Rank of a linear transformation? I'm given a linear trasnformation: $T:M_2\rightarrow M^{\:}_2$ which is defined such as $T\left(X\right)=AX$, where $A$ is:
$$A=\begin{pmatrix}1&-2\\ -2&4\end{pmatrix}$$
Find the rank of T?
My idea was to find the nullity of T and then use the rank-nullity theorem.
$$AX=A\begin{pmatrix}x&y\\ z&w\end{pmatrix}=\begin{pmatrix}x-2y&z-2w\\ 0&0\end{pmatrix}=0$$
$$x=2y $$ 
 $$ z=2w
$$
Thus concluding that the Nullity of T is 2, and by that theorem rankT + nullityT = n = 4, and finally rankT = 2.
Is my solution correct and could it have been done quicker?
 A: Expanding on my comment, using $M_2\cong \mathbb{R}^4$ via $\begin{pmatrix}x & y\\z & w\end{pmatrix}\mapsto \begin{pmatrix}x\\y\\z\\w\end{pmatrix}$. Then
\begin{align*}&T:\mathbb{R}^4\rightarrow\mathbb{R}^4\\
&\begin{pmatrix}x\\y\\z\\w\end{pmatrix}\mapsto \begin{pmatrix}x-2z\\y-2w\\-2x+4z\\-2y+4w\end{pmatrix}=\begin{pmatrix}1&0&-2&0\\0&1&0&-2\\-2&0&4&0\\0&-2&0&4\end{pmatrix}\begin{pmatrix}x\\y\\z\\w\end{pmatrix}
\end{align*}
Now compute the Rank of $T$ as usual (for example via Gauss Elimination plus Dimension Theorem)
NOTE: your entries of $AX$ are unfortunately all wrong.
A: Good method, bad execution.  You should find that
$$
AX = \pmatrix{x - 2z & y-2w\\-2x + 4z & -2y + 4w}
$$
Now, the system of equations for $AX = 0$ is equivalent to
$$
x = 2z, \quad y = 2w
$$
With that, we find that the nullity of $T$ is indeed $2$, and so the rank of $T$ is $4-2 = 2$, as you had stated.
I think you have found the quickest way to do this problem, but in this case it was easy to "eyeball" the solution.

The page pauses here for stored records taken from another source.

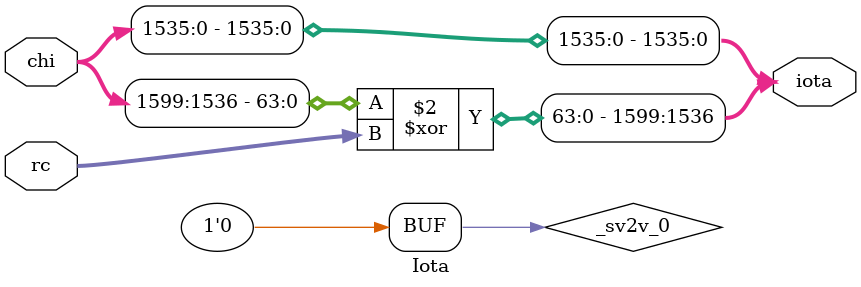
<source format=v>
module Iota (
	rc,
	chi,
	iota
);
	reg _sv2v_0;
	input wire [63:0] rc;
	input wire [1599:0] chi;
	output reg [1599:0] iota;
	always @(*) begin
		if (_sv2v_0)
			;
		iota[1536+:64] = chi[1536+:64] ^ rc;
		iota[1472+:64] = chi[1472+:64];
		iota[1408+:64] = chi[1408+:64];
		iota[1344+:64] = chi[1344+:64];
		iota[1280+:64] = chi[1280+:64];
		iota[1216+:64] = chi[1216+:64];
		iota[1152+:64] = chi[1152+:64];
		iota[1088+:64] = chi[1088+:64];
		iota[1024+:64] = chi[1024+:64];
		iota[960+:64] = chi[960+:64];
		iota[896+:64] = chi[896+:64];
		iota[832+:64] = chi[832+:64];
		iota[768+:64] = chi[768+:64];
		iota[704+:64] = chi[704+:64];
		iota[640+:64] = chi[640+:64];
		iota[576+:64] = chi[576+:64];
		iota[512+:64] = chi[512+:64];
		iota[448+:64] = chi[448+:64];
		iota[384+:64] = chi[384+:64];
		iota[320+:64] = chi[320+:64];
		iota[256+:64] = chi[256+:64];
		iota[192+:64] = chi[192+:64];
		iota[128+:64] = chi[128+:64];
		iota[64+:64] = chi[64+:64];
		iota[0+:64] = chi[0+:64];
	end
	initial _sv2v_0 = 0;
endmodule

</source>
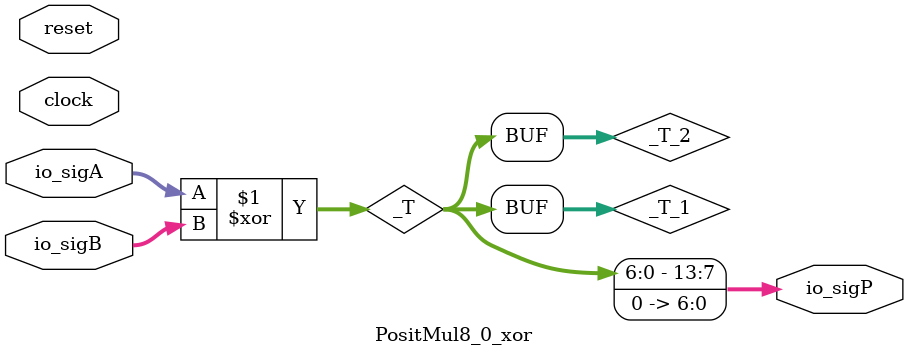
<source format=v>
module PositMul8_0_xor(
  input         clock,
  input         reset,
  input  [6:0]  io_sigA,
  input  [6:0]  io_sigB,
  output [13:0] io_sigP
);
  wire [6:0] _T; // @[PositMul.scala 51:23]
  wire [6:0] _T_1; // @[PositMul.scala 51:23]
  wire [6:0] _T_2; // @[Cat.scala 29:58]
  assign _T = $signed(io_sigA) ^ $signed(io_sigB); // @[PositMul.scala 51:23]
  assign _T_1 = $signed(_T); // @[PositMul.scala 51:23]
  assign _T_2 = $unsigned(_T_1); // @[Cat.scala 29:58]
  assign io_sigP = {_T_2,7'h0}; // @[PositMul.scala 51:9]
endmodule

</source>
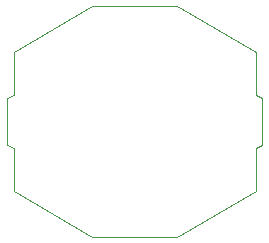
<source format=gbr>
%TF.GenerationSoftware,KiCad,Pcbnew,8.0.4*%
%TF.CreationDate,2024-10-23T12:58:23+11:00*%
%TF.ProjectId,Micron_Logo_LED,4d696372-6f6e-45f4-9c6f-676f5f4c4544,rev?*%
%TF.SameCoordinates,Original*%
%TF.FileFunction,Profile,NP*%
%FSLAX46Y46*%
G04 Gerber Fmt 4.6, Leading zero omitted, Abs format (unit mm)*
G04 Created by KiCad (PCBNEW 8.0.4) date 2024-10-23 12:58:23*
%MOMM*%
%LPD*%
G01*
G04 APERTURE LIST*
%TA.AperFunction,Profile*%
%ADD10C,0.100000*%
%TD*%
G04 APERTURE END LIST*
D10*
X162454000Y-99007466D02*
X162454000Y-95370160D01*
X148591495Y-91538000D02*
X141954000Y-95370160D01*
X141954000Y-107205840D02*
X148591495Y-111038000D01*
X162454000Y-103568534D02*
X163004000Y-103250991D01*
X141954000Y-95370160D02*
X141954000Y-99007466D01*
X155816505Y-91538000D02*
X148591495Y-91538000D01*
X141954000Y-103568534D02*
X141954000Y-107205840D01*
X141404000Y-103250991D02*
X141954000Y-103568534D01*
X141404000Y-99325009D02*
X141404000Y-103250991D01*
X163004000Y-99325009D02*
X162454000Y-99007466D01*
X163004000Y-103250991D02*
X163004000Y-99325009D01*
X162454000Y-95370160D02*
X155816505Y-91538000D01*
X155816505Y-111038000D02*
X162454000Y-107205840D01*
X148591495Y-111038000D02*
X155816505Y-111038000D01*
X141954000Y-99007466D02*
X141404000Y-99325009D01*
X162454000Y-107205840D02*
X162454000Y-103568534D01*
M02*

</source>
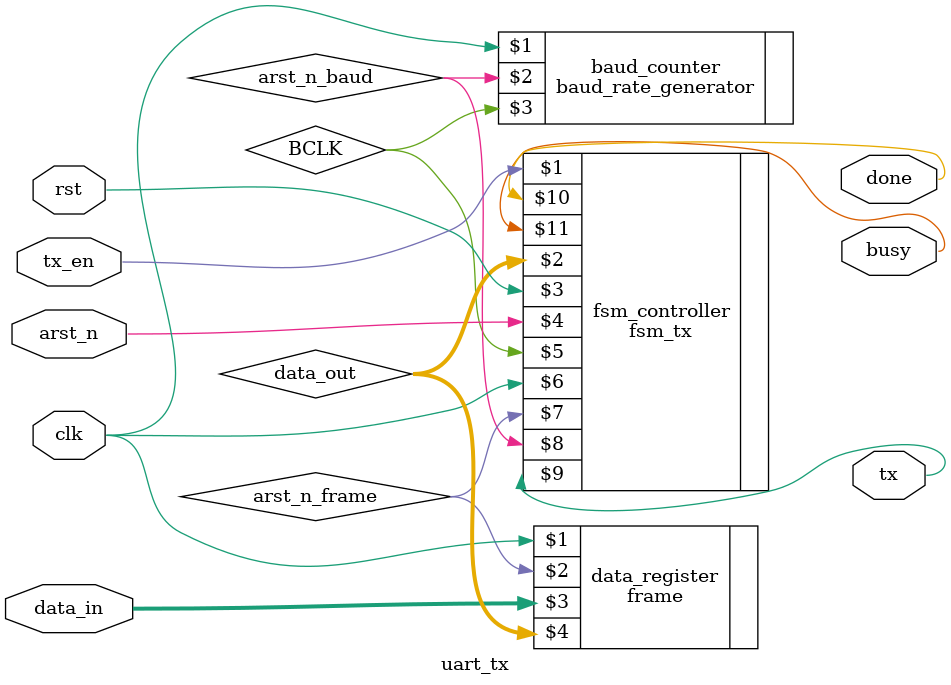
<source format=v>
module uart_tx
#(parameter UART_INPUT_CLK = 100_000_000 , baud_rate = 9600)
(
    input [7:0]data_in , //Register contains the data to be sended
    input clk , // Clock Signal
    input rst , // Synchronous Active High Reset 
    input arst_n , //Asynchronous Active Low Reset
    input tx_en , // Transmitting Enable Signal 
    output  tx , // The Transmitted bit
    output  done , //Done Flag is asserted if the transmission has already done
    output  busy  //Busy Flag is asserted if the transmitter is sending data now
);

//Internal Signals 
wire arst_n_baud , BCLK , arst_n_frame ;
wire [7:0]data_out ;


//Frame
frame data_register(clk , arst_n_frame ,data_in ,data_out);

//Baud Rate Generator 
baud_rate_generator #(.UART_INPUT_CLK(UART_INPUT_CLK), .baud_rate(baud_rate))
baud_counter( clk , arst_n_baud , BCLK );

//FSM Controller 
fsm_tx fsm_controller(tx_en ,data_out ,rst ,arst_n ,BCLK ,clk ,
    arst_n_frame ,arst_n_baud ,tx , done , busy);


endmodule
</source>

A: A slightly different approach to determining $T$’s nullity:  
Each column of $AX$ is the result of multiplying the corresponding column of $X$ by $A$ and does not depend on any other columns of $X$, so if $AX=0$, then each column of $X$ considered as an element of $\mathbb R^2$ must lie in $\ker(A)$. This means that the nullity of $T$ is twice the nullity of $A$. The kernel of $A$ is easily computed by inspection or via the usual methods and is one-dimensional, so $\dim\ker(T)=2$ and $T$’s rank is thus $2$.